We know that regular HIV testing and early treatment initiation saves lives. Yet UNAIDS research says that men ‘remain stubbornly hard to engage in testing services’.
As a result, just 47% of men living with HIV in sub-Saharan Africa were aware of their status and accessing antiretroviral treatment in 2016, compared to 60% of women.
Delayed testing and delayed treatment mean that HIV continues to be the biggest killer among young men in the region – an economic and personal burden. Men with undiagnosed HIV are also more likely to affect the lives of women and girls by transmitting the virus unknowingly in the future. So the impact of delayed testing causes the cycle of new infections to continue among future generations of young men and women.
If we don’t tackle the issue of early testing and better HIV knowledge among men head on, we are ignoring the key driver behind the current epidemic among young women and girls.
So what’s behind men’s reluctance to test? The reality behind this gender disparity is that traditional health services normalise routine check-ups among women, encouraging them to test earlier and more frequently than men.
Sibongile Tshabalala, Chairperson of Treatment Action Campaign, is right when she says,
'When a man gets a young woman pregnant, only the mother will be tested for HIV. But why? Young women are not getting HIV from sleeping alone – there are men in the mix somewhere...’
Integrated testing services, such as prevention of mother-to-child transmission programmes, are a cost-effective and sustainable way to deliver HIV testing. However, challenges occur when health centres are seen as places to go to when you’re sick – unless you’re a woman or a baby. While there is reduced stigma around testing among women, most men view attending clinics for any other reason than being sick as a masculine taboo.
From antenatal care to female-only HIV prevention programmes, we’ve missed a trick by only focusing on the health of young women and not looking more holistically at the environment new HIV infections occur in. Although such programmes are well-intentioned, we cannot hope to close the cycle of infection by speaking to just one half of the population or just one half of a ‘couple’. For example, voluntary partner testing (VPT) programmes do work, where they exist, but their availability needs to be increased and more men must be made aware of them.
It’s not too late to make structural changes to existing HIV programmes so that they better reflect the cultural reality in which people live.
One starting point to break the current cycle of infections is to break down the taboo that pregnancy is only a woman’s game by normalising the testing of fathers in existing antenatal programmes. Great results have already been seen in Rwanda where these services are opened up to men too, and this flexible approach to healthcare now needs to be scaled up across other sub-Saharan countries.
HIV testing clinics also need to adapt their opening times to fit in with the realities of men’s lives. And by making HIV-testing less clinic-based altogether (through self-testing or work-placed testing) we can better reach men in the spaces in which they exist and address the topics which are relevant to them.
Men must be given HIV information – about condom use, multiple partner risk, and the benefits of regular testing – in a way that relates to them as individuals with their own sexual health needs, not just as an extension of their partners.
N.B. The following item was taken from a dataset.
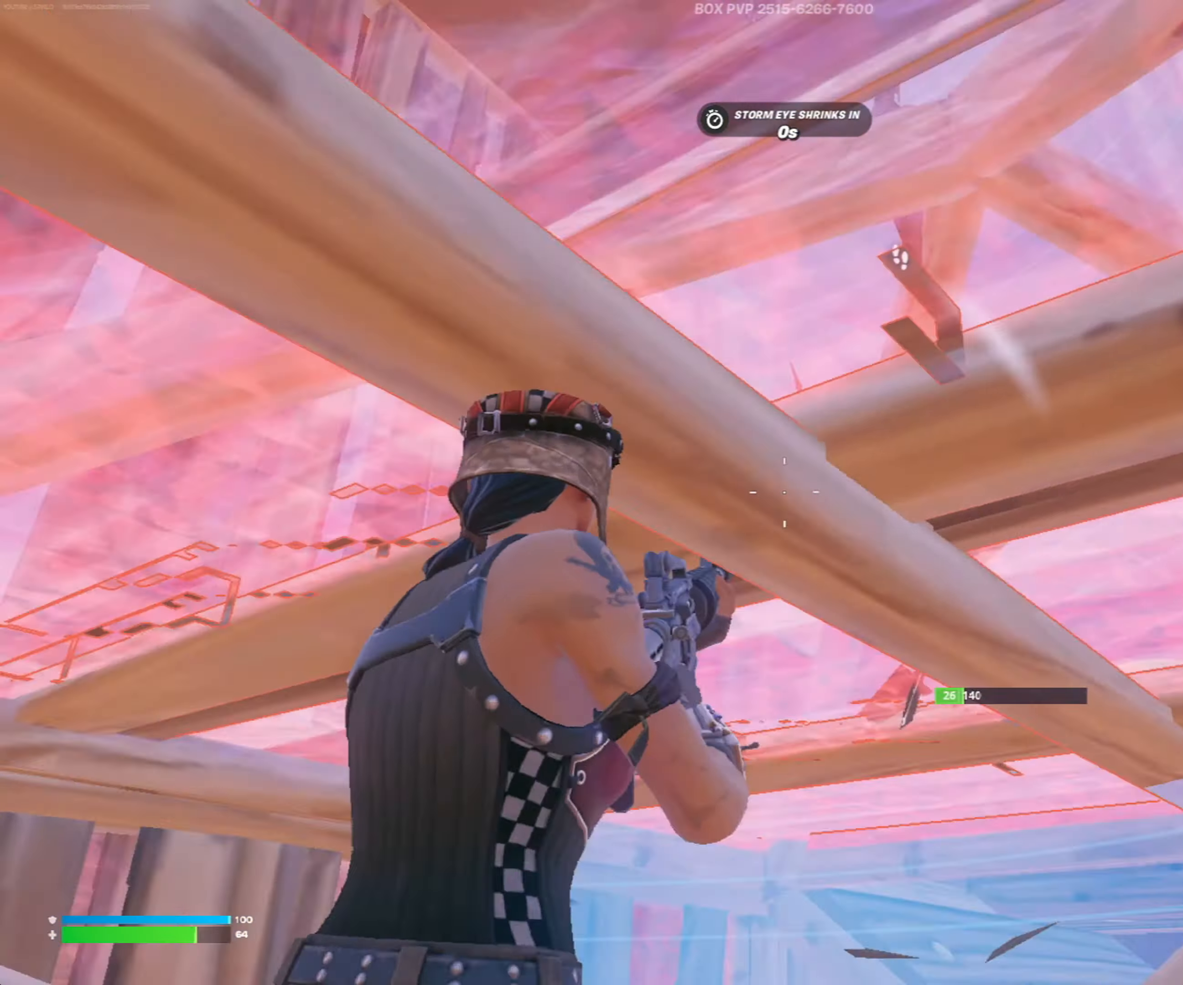
{"buttons": ["R2"], "left_stick": "left", "right_stick": "right", "events": [[33, "left_stick", "left"], [67, "right_stick", "right"], [433, "right_stick", "center"], [500, "right_stick", "right"]]}
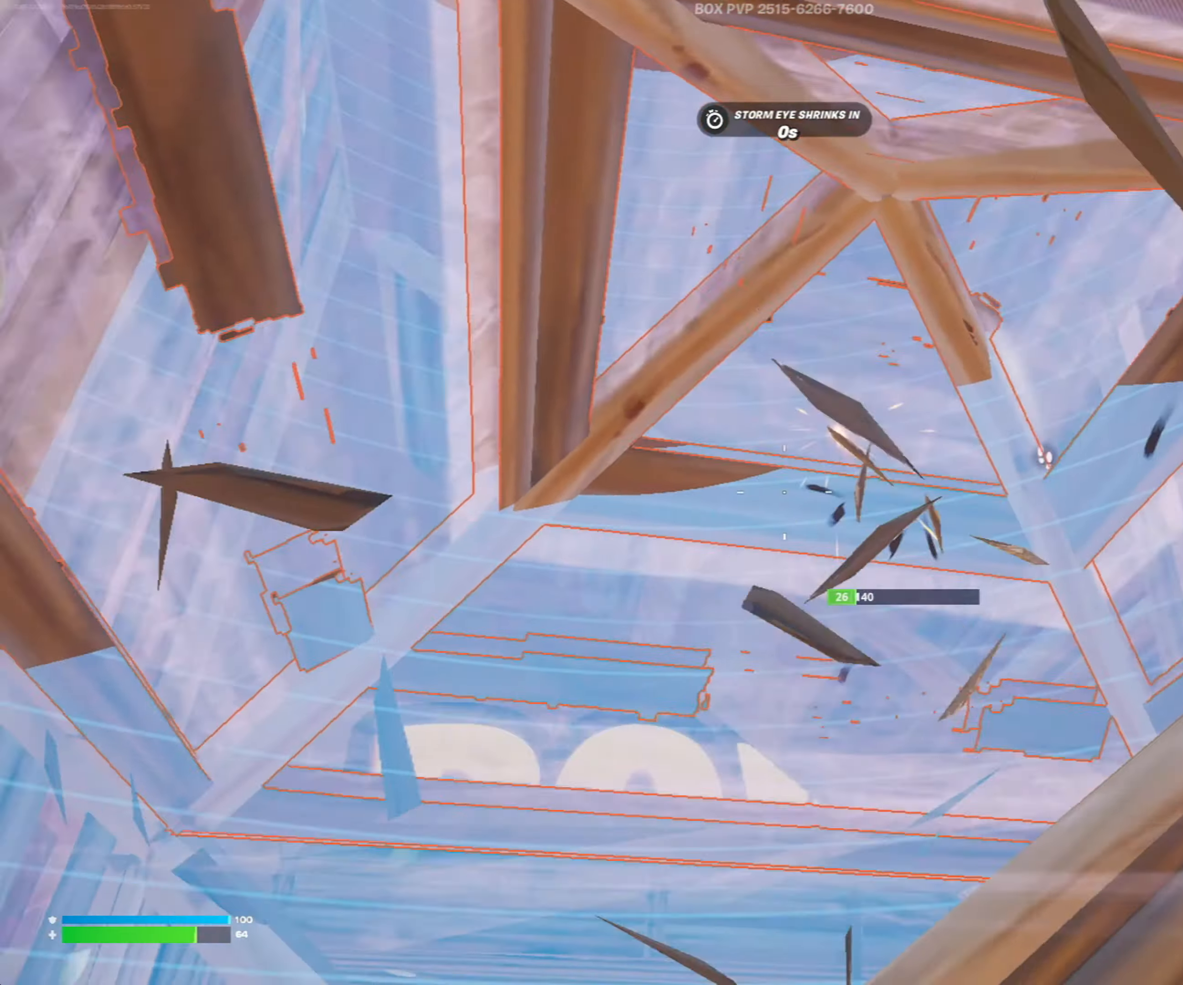
{"buttons": ["L2", "R1"], "left_stick": "left", "right_stick": "center", "events": [[200, "Y", "down"], [200, "left_stick", "down-left"], [200, "right_stick", "up-right"], [267, "R2", "up"], [267, "Y", "up"], [300, "L2", "down"], [333, "R1", "down"], [367, "L2", "up"], [367, "left_stick", "left"], [367, "right_stick", "center"], [433, "L2", "down"]]}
Targeted services not only give people the opportunity to test for HIV, they also help to improve HIV knowledge by making it relatable and relevant. We all know that stigma is heavily rooted in poor knowledge about HIV. Targeted services help to alleviate the ‘fear of knowing’ which stops men testing by addressing their concerns and dispelling harmful myths.
The conversation about sexual health and HIV needs to be wider, more inclusive and more responsive if we are to achieve the full and active participation of men in health programmes. But if we can achieve that, we’ll see the whole community benefit.